…authors, it’s not the WURDS yeez use… it’s HOW yeez use them… #TBSU…

…it doesn’t get any more basic than WURDS… the raw fuel that peppers our language… the ingredients that sprinkle and seep into every written morsel ever produced by quill-scrapers since before the baby hill that was Mont Blanc grew into a mountain, and not a scrivener’s implement… the prosaic pedants and the Grammar Police, together with the innumerable committees of lexicon-compilers, guesstimate anywhere between 175,000 and 250,000 WURDS in the Queen’s English… that’s assuming Her Majesty is fluent in all the multiplicity of absorbed fragments of tongues from other lands that’ve snuck into our lingo… as crusading crafters of the creative criteria, we weave and weft wild and wanton wizardry with our nibs and laptop keyboards… generally, yeez’ll give little pause to paunder the prauvenance of much of yer versatile vocabulary… this ol’ Jurassic hails from a northern Land Across The Wall… Hadrian’s Wall, to give it the common title… and more specifically for those of a Google-Map fetish… a wee place called Govan, in Docklands Glasgow … I almost lobbed a half-brick at the television screen earlier today to hear a Southern British lady pronounce ‘Govan’ with the first two letters as ‘Go’ as in ‘Stop/Go’… the WURD starts with a sound ‘GUV’ …a gap in the lady’s elocutionary education, obviously… but it led me to think how much of the richness of the ‘G’U’Van’ vernacular may be lost to the ear of those hearing it at a distance… fr’example, offence is seldom taken in Glasgow to the widespread use of coarse Anglo-Govan-Saxon WURDS, which are similar in genesis to coarse Anglo-Saxon, but with added attitude… there’s also the oft-mistaken meaning of the double-positive, which when uttered by a Govan local,  ‘Aye!…Right!’ is not a term of agreement… and the ‘Glasgow Kiss’ has nowt to do with endearment, as it is a description of the rapid application of one person’s forehead to the bridge of the nose of another, usually with the attendant grasping of the nose-bridge owner/receiver’s jacket lapels…  and ‘knuckle-dusters’ have NUTHIN to do with hand-cleansers… but, I digress, and in the interests of brevity, and before Matron gets here with that bluudy syringe, I exhort my fellow Lads and Lassies of Blog Land to consider the term allegedly coined by Roosevelt about Winston Churchill, “…he mobilized the English language and sent it into battle….” … go arm yerselves with a few vocabuleric grenades… see yeez later…
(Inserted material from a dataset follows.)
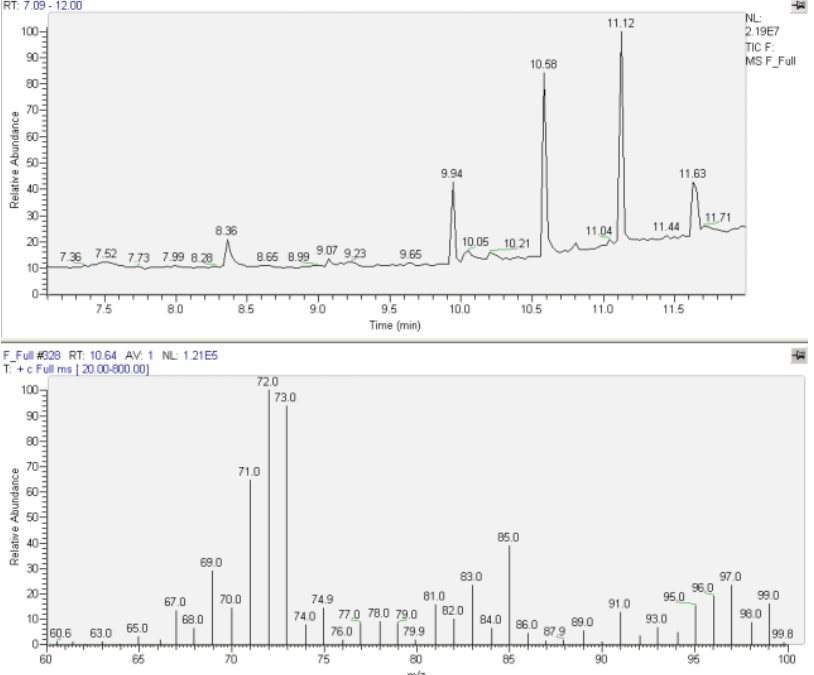
Figure 2. Typical chromatogram and MS spectrum for methadone identification in patients’ plasma sample—FULL (t R = 10.64, m/z = 72), Patient 14.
Filed under Blether, Scribbling & Stuff

12 responses to “…authors, it’s not the WURDS yeez use… it’s HOW yeez use them… #TBSU…

  1. You Scotchmen are too touchy, Seumas.


  2. I love this post. Thank you for reminding me that words are some of the most beautiful things in the universe! You Rock, Seumas!


  3. So beautifully true and I love the flair 😉


  4. Brilliant post – makes me feel very patriotic in a ‘gaun yersel’ kinda way 🙂 Language is like a barrier but it takes a genius to realise we are all trying to say the same thing.


  5. Words, more powerful than any weapon. Yet, gentle enough to lull into dream land. Great post!


  6. laurie27wsmith

    Words….it’s not how big they are, it’s how you use them!